January 20, 2004

Misunderstanding the Internet

I have rarely come across a more tragic knot of misunderstanding regarding the Internet than the article by Adam Thierer at Cato, analyzing Howard Dean's Principles for an Internet Policy, David Weinberger's analysis of the Cato article, Lawrence Lessig's wrongheaded commentary on same, and Smart Mob's meta analysis of it all.

Every single one of them is wrong.

Let's start with what the Internet is. It is not a commons. It is not in the public domain, it is not a set of protocols, it is contracts. The physical computers are owned, but they are not the Internet. You can run the protocols but not be on the Internet. You can create your own network, but it is not the Internet. What is the Internet is the agreement you have to carry the traffic across your network from any computer on the network to any other computer on any other network that shares the same agreements.

The Internet is a remarkably efficient piece of legal contract work, informally enforced without very much state action at all. You break the rules and people generally just disconnect.

To say no one owns the Internet as Howard Dean does in his article is as true, and as fatuous, as saying no one owns the market. Furthermore, Howard Dean seems to have just come out against IPv6 in his point #4. The QoS bit would seem to be an endangered feature in Howard Dean's administration.

Markets are owned. They are creatures of private ownership, contracts, and settled rules. Government can help by enforcing evenhanded rules and insisting on truthfulness but that's about all. The Internet can use the same evenhanded rules and insistence on truthfulness. Legally recognizing digital signatures, for example, is a legitimate government function that enormously aids the progress of the Internet. At this stage in the game, it's a little difficult to tell where a candidate will jump. Fleshing out policy papers is usually a summer phenomenon but I'm not particularly cheerful at the way Dean's principles are written up. Number four is somewhat troubling, number one shows that Howard Dean doesn't understand the beast that has propelled him to prominence.

Thierry is, sad to say, not much better. He has the classic disdain for commons that every true libertarian has but sadly seems to lack the technical knowledge to correct Dean. He flails wildly and misunderstands what open access regulations are about. They are attempts at fixing the distortions caused by government granted monopolies and, as such, should be looked at as halfway houses to true infrastructure competition, not a dose of socialism in a robust capitalist market. Then he compounds his error by randomly shooting his mouth off about movements he obviously understands little about. The problem is that cyber economics has odd characteristics. There is a tremendous amount of unused capacity in our machines and in our networks. This drives people to make rational capitalist, free market decisions that would look utterly insane in the physical world. In on-line social forums, people actively encourage free riders for sane reasons. The word of mouth advertising value far exceeds the cost of their free riding but both are too small to bother measuring most of the time so it comes out looking and sounding like socialism when in reality it's a special case of capitalism that uses very specialized shorthand.

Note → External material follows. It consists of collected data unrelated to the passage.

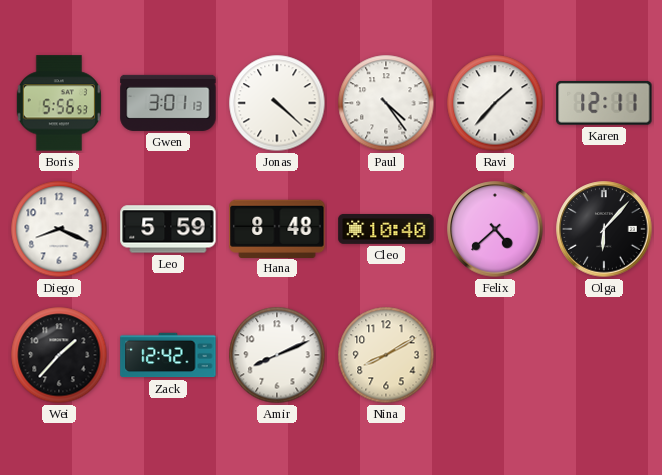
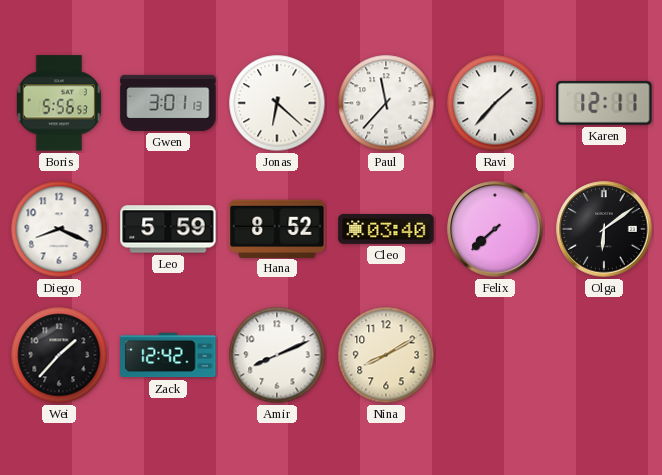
Jonas: 4:22 -> 6:22
Paul: 4:24 -> 11:37
Hana: 8:48 -> 8:52
Cleo: 10:40 -> 03:40
Felix: 4:38 -> 7:38
Olga: 6:07 -> 6:09
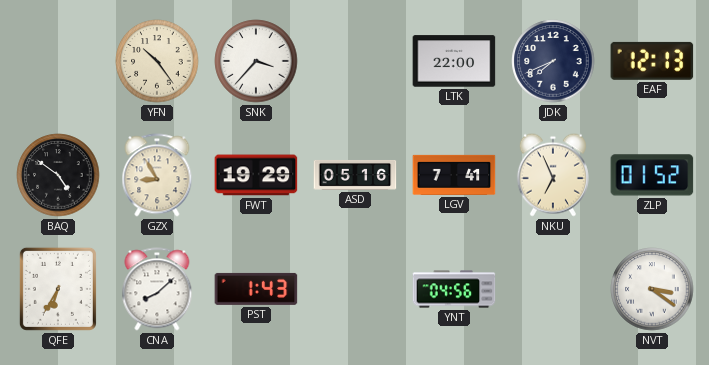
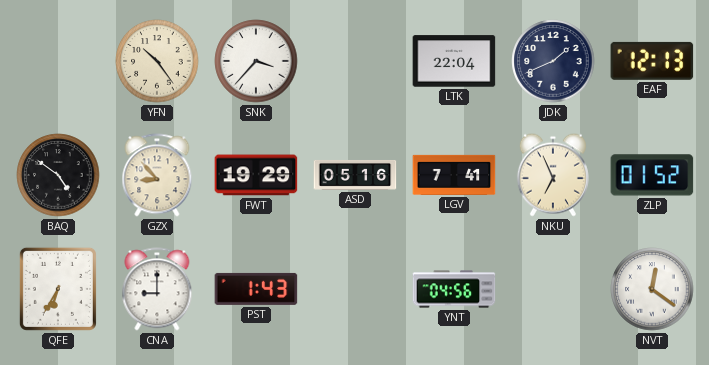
LTK: 22:00 -> 22:04
JDK: 7:41 -> 1:41
GZX: 8:55 -> 8:53
CNA: 8:08 -> 9:00
NVT: 3:21 -> 12:21
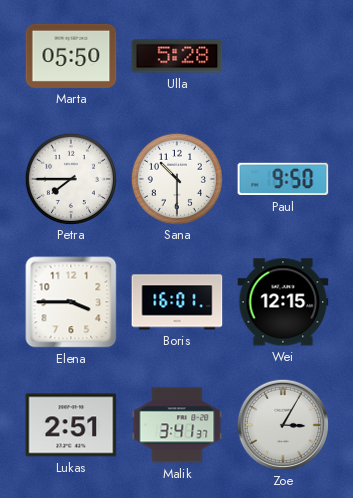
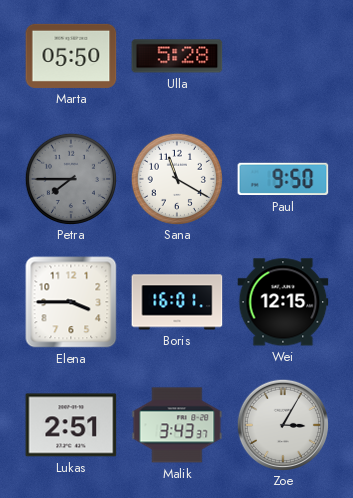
Petra dial: white -> grey
Sana: 10:30 -> 11:20
Malik: 3:41 -> 3:43
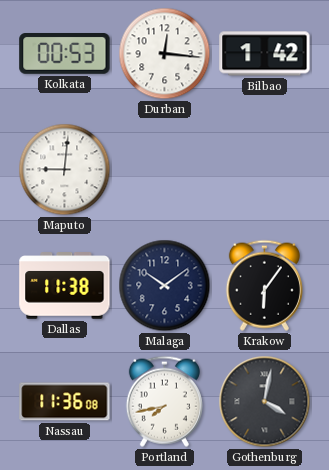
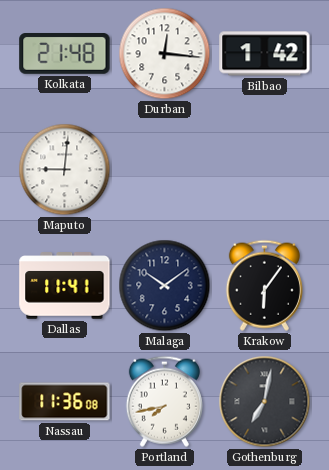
Kolkata: 00:53 -> 21:48
Dallas: 11:38 -> 11:41
Gothenburg: 4:02 -> 7:02
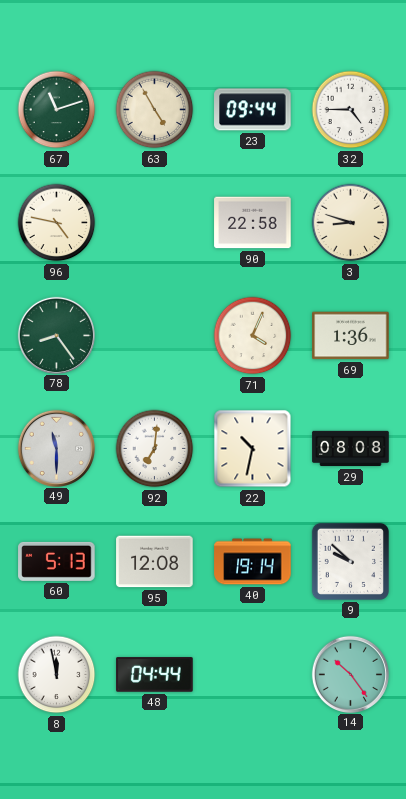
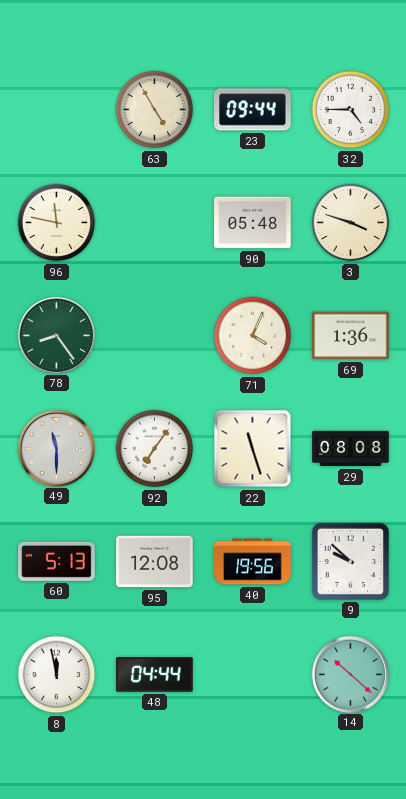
67: 11:12 -> none
96: 4:47 -> 11:47
90: 22:58 -> 05:48
3: 8:48 -> 3:48
92: 7:01 -> 7:06
22: 10:32 -> 11:27
40: 19:14 -> 19:56
14: 10:24 -> 10:22
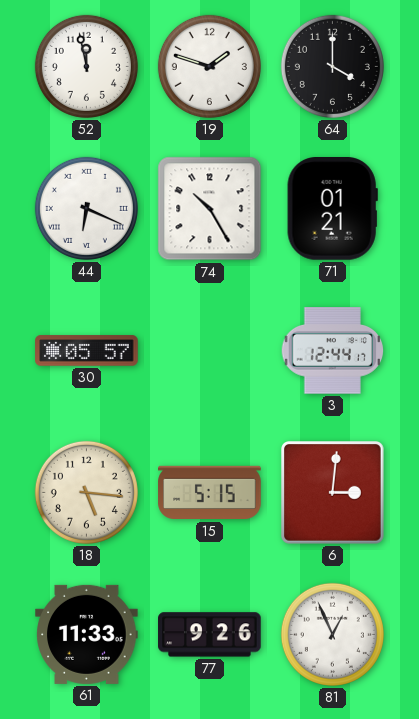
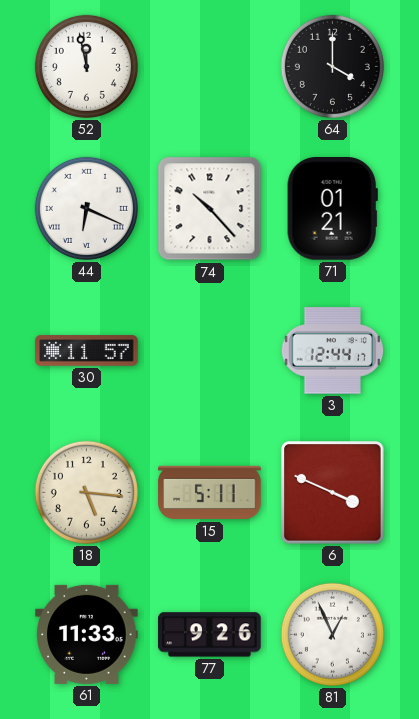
19: 1:48 -> none
74: 10:25 -> 10:23
30: 05:57 -> 11:57
15: 5:15 -> 5:11
6: 3:01 -> 3:49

Weinberg is not much better. He does a semi-creditable job of tearing into Thierry but he is both in error in dismissing private property (which is what most of the Internet Infrastructure is) models and in characterizing the Internet as a set of protocols. I can run these protocols on my own network without being related to the Internet in any way. Once I have subscribed to the principles of carrying traffic and internetworking the specific collective called the Internet, I have joined the Internet even though I may not run TCP/IP on my own network but will encapsulate it/translate it into whatever I'm actually running as a network protocol.

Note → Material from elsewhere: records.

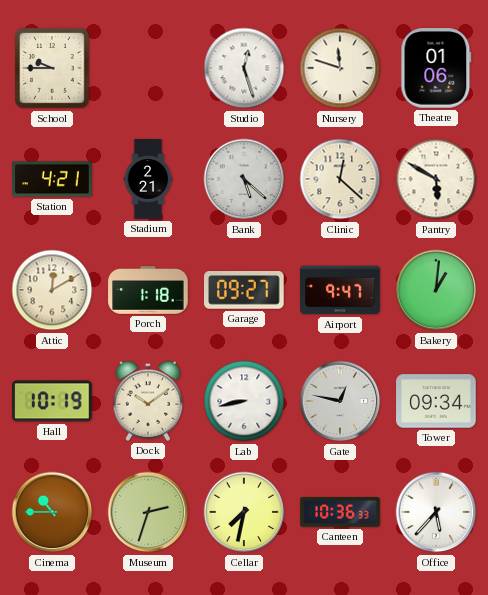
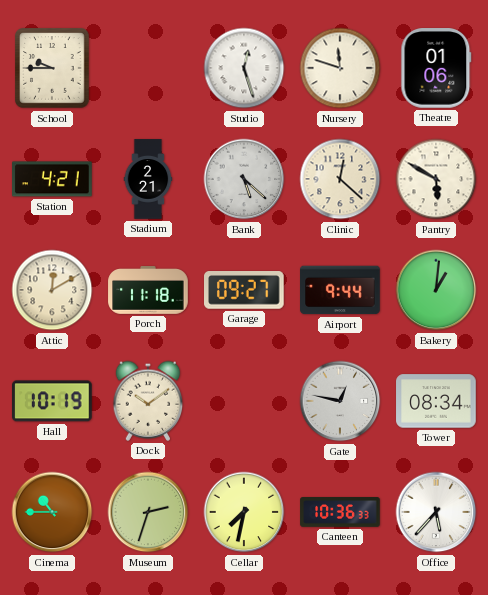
Porch: 1:18 -> 11:18
Airport: 9:47 -> 9:44
Lab: 8:43 -> none
Tower: 09:34 -> 08:34
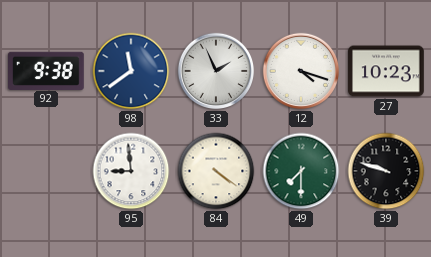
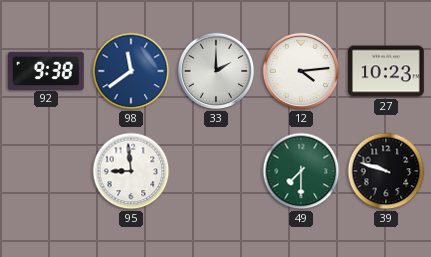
33: 1:56 -> 2:00
12: 4:18 -> 4:14
84: 4:21 -> none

It's this sort of fuzziness that makes non-technical free market theorists worry. They've never had peering agreements explained to them properly. They don't understand how "free" traffic flow is just a monitored settlement mechanism that just charges when there are persistent traffic imbalances between networks that exceed the cost of collections. It's as socialist as check clearinghouses.

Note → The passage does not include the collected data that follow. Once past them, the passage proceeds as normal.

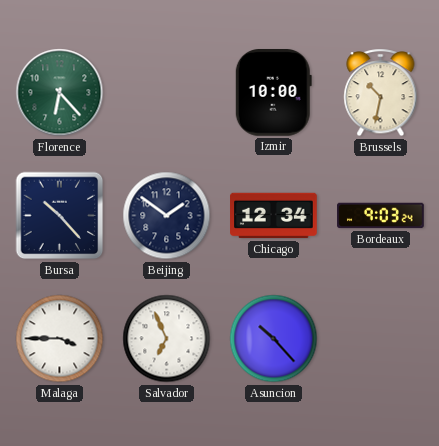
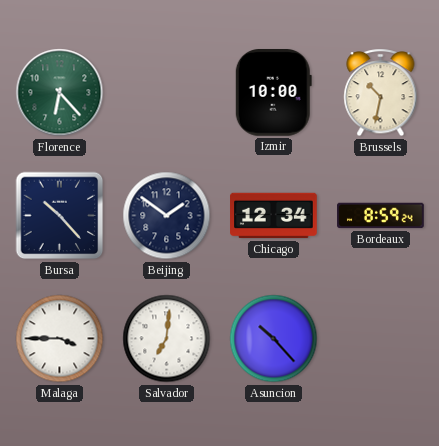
Bordeaux: 9:03 -> 8:59
Salvador: 6:56 -> 7:01
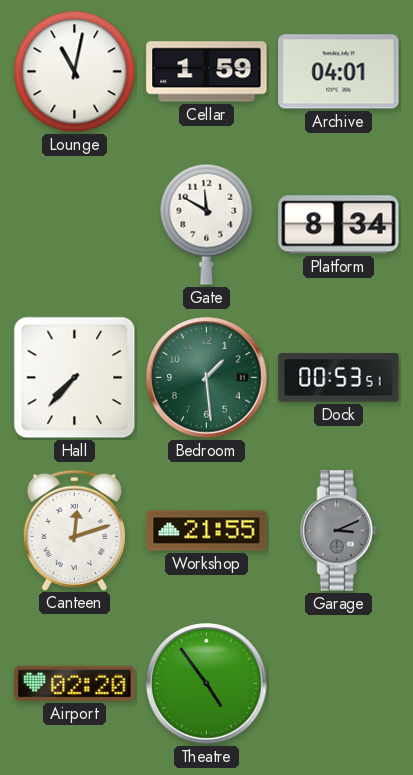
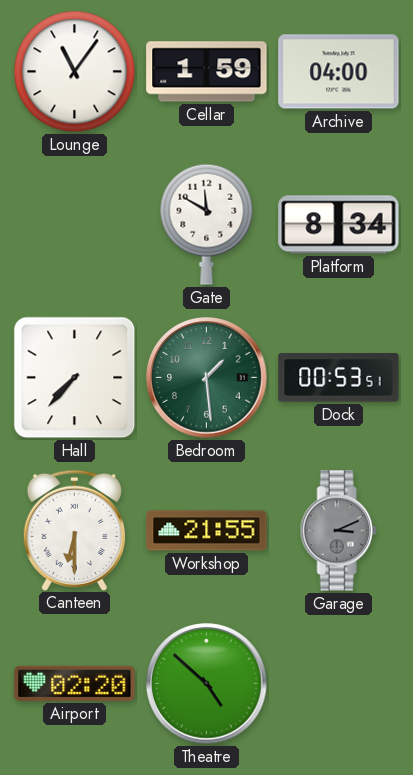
Lounge: 11:02 -> 11:06
Archive: 04:01 -> 04:00
Canteen: 12:12 -> 6:30
Theatre: 4:54 -> 4:52
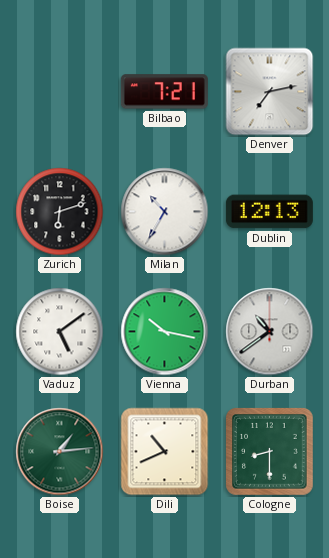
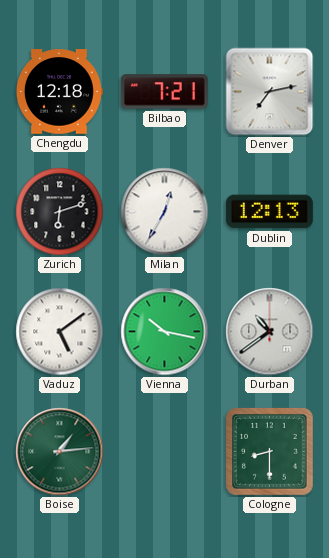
Chengdu: none -> 12:18
Milan: 10:35 -> 12:35
Dili: 10:41 -> none
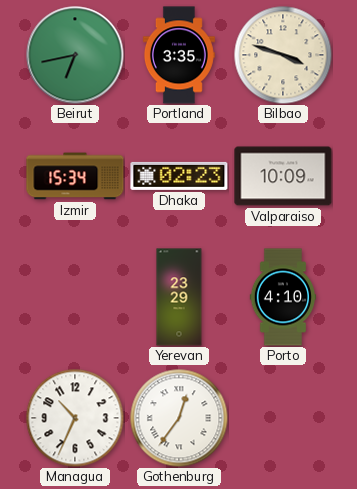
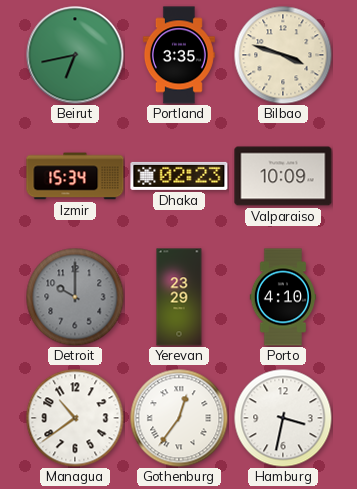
Detroit: none -> 10:00
Managua: 10:34 -> 10:39
Hamburg: none -> 3:32
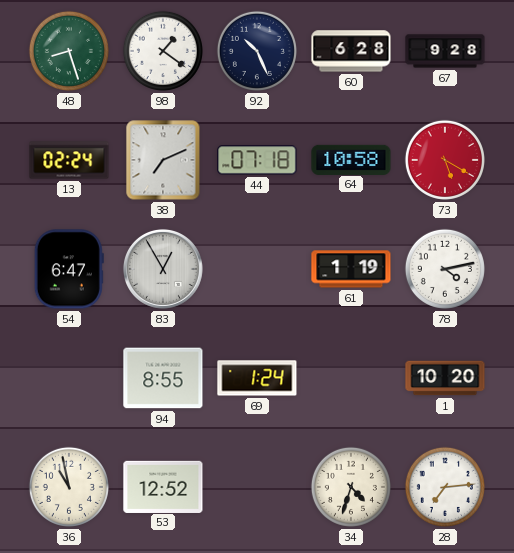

Larry Lessig's contribution to this snafu is even more disappointing as not only does he have a law degree but he has made something of a national name for himself in the field. The protocols do not define the Internet. You do not have a degenerate case of an Internet when you have only one network running TCP/IP protocols. You have no internet because you are not inter (between) networking at all. You have to have at least two networks for the smallest case of an internetwork and considerably more before you can seriously label your collection of nets an internet and not get chuckles. The term Internet, by common usage, is only capitalized for the biggest worldwide internet. If almost everybody on the Internet voluntarily dropped off one day, changed their protocol stacks on all their equipment and joined a new set of networks with completely different protocols, but the same principle of carrying traffic, the few remaining networks on the old system would no longer be the Internet. The new network would justifiably claim that title. The appendix network would be an internet still, but not the Internet.

If there was venom in Thierry's assault on Lessig, Lessig returns the favor in classic snippy net style. Dollar signs instead of s's to imply a commercial sell out to the man! is just old. In place of education and clearing the air, he makes it much more likely that he'll have a persistent fight on his hands.

Finally, Howard, at Smart Mobs, ties the whole stinking mess together on the blog and adds his own small contribution to the mess, capitalist baiting. The Internet is not a commons. If it were, there would be no peering arrangements. You wouldn't be able to drop people from the net for abusing net policy. You would have a very unhealthy, unstabled, unuseful structure groaning under the weight of even more abuse than the present structure.